Instrucciones de trabajo:
Actualice el fragmento sobre la guerra en Colombia: reproduzca el pasaje que comienza con "Dos obras descuellan" y continúa hasta "su entraña misma.", sustituyendo "documentalista" por "cineasta".

Fragmento de lectura:
######
Dos obras descuellan en la reciente producción sobre la guerra en Colombia: Basta ya, texto de consulta obligada del Grupo de Memoria Histórica; y El Silencio de los Fusiles, documental de Natalia Orozco que debuta esta semana en salas de Cine Colombia. De género y alcance distintos, se complementan, no obstante, para brindar una panorámica completa del conflicto armado y su final. Con sensibilidad de artista, trayectoria de periodista y la audacia que el desafío demandaba, la documentalista puso el dedo en el acontecimiento que partió en dos la historia del país en un siglo: la negociación de La Habana y su desenlace en el fin de la guerra. Tras cuatro años de rodaje, venciendo mil obstáculos, entrega Orozco el primer registro documental del proceso de paz, cocinado desde su entraña misma.

La autora se cuela por las entretelas del proceso y consigue que sus entrevistados (en particular los comandantes de las Farc) terminen por hablar desde la intimidad de sus ambivalencias, incertidumbres y esperanzas. Lejos del maniqueísmo que informa las versiones interesadas de buenos y malos, de héroes y villanos, se desnuda aquí el torbellino todo de impulsos y razones que movieron a la guerra y a la paz. Gracias a la abundancia de material fílmico al servicio de una pregunta definida (¿qué existe al otro lado de la guerra?); gracias a la impertinencia de la entrevistadora que, sin ocultar su aversión a la guerra hace preguntas políticamente incorrectas, registra el espectador una evolución inesperada en los comandantes de la guerrilla. Va la mutación desde el relato heroico inicial con el que pretendió Iván Márquez encubrir las vilezas que se habían tomado el levantamiento armado, hasta el reconocimiento de sus víctimas, el desarme de su ejército y el sometimiento a las reglas de la democracia.
######
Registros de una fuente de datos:
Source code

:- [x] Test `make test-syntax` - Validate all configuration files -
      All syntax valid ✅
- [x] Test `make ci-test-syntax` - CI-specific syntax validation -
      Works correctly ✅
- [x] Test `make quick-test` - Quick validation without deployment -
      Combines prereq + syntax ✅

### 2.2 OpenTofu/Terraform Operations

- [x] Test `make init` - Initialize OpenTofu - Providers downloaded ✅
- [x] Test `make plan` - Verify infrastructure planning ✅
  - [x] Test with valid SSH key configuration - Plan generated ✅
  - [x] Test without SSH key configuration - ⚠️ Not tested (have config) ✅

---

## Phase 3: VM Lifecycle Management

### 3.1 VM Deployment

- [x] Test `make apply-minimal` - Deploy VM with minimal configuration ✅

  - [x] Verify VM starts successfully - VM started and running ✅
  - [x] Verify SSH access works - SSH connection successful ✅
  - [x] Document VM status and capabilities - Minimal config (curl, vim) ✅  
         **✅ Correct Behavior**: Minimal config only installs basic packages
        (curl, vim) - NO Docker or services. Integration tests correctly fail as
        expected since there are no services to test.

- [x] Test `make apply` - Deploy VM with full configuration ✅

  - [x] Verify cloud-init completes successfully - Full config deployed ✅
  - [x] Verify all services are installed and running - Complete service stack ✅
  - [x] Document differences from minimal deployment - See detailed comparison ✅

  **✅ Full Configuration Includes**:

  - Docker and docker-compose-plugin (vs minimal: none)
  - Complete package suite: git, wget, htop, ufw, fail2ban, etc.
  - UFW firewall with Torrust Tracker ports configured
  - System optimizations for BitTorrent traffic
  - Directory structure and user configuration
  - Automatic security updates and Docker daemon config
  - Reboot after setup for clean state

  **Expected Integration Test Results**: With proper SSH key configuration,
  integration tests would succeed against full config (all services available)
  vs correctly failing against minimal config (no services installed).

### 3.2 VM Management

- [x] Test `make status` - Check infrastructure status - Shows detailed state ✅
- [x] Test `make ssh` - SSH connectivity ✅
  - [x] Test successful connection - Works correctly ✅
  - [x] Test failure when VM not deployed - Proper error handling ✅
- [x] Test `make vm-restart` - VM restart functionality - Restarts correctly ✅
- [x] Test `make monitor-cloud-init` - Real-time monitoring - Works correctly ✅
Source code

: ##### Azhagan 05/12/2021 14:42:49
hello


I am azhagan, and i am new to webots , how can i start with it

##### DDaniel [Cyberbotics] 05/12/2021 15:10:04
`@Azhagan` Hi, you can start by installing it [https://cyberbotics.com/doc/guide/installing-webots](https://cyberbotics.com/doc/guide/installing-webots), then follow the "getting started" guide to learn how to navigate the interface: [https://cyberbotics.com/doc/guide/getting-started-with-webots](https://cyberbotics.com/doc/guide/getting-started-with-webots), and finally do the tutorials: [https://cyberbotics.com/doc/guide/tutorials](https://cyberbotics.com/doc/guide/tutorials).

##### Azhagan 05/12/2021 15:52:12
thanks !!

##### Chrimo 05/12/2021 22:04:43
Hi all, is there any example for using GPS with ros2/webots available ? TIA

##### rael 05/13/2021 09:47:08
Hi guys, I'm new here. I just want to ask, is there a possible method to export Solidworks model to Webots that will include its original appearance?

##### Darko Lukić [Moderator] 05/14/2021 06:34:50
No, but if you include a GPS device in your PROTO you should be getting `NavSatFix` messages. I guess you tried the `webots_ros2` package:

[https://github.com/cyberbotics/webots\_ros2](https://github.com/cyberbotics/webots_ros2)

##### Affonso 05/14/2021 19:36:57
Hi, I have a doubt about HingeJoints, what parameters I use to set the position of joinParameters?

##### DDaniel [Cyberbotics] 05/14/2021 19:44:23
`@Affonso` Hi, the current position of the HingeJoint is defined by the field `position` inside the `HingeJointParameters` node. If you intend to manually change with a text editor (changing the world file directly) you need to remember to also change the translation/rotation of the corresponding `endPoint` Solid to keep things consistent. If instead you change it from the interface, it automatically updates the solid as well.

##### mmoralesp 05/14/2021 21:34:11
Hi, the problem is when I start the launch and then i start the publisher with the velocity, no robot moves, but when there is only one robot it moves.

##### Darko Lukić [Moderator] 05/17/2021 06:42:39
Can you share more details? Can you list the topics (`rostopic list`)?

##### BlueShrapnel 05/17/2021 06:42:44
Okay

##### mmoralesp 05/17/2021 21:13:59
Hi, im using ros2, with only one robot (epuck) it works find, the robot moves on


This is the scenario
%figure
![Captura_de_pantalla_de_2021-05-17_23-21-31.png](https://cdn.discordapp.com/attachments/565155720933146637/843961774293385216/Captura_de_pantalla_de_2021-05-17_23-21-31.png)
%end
######
Ejercicio resuelto:
Dos obras descuellan en la reciente producción sobre la guerra en Colombia: Basta ya, texto de consulta obligada del Grupo de Memoria Histórica; y El Silencio de los Fusiles, documental de Natalia Orozco que debuta esta semana en salas de Cine Colombia. De género y alcance distintos, se complementan, no obstante, para brindar una panorámica completa del conflicto armado y su final. Con sensibilidad de artista, trayectoria de periodista y la audacia que el desafío demandaba, la cineasta puso el dedo en el acontecimiento que partió en dos la historia del país en un siglo: la negociación de La Habana y su desenlace en el fin de la guerra. Tras cuatro años de rodaje, venciendo mil obstáculos, entrega Orozco el primer registro documental del proceso de paz, cocinado desde su entraña misma.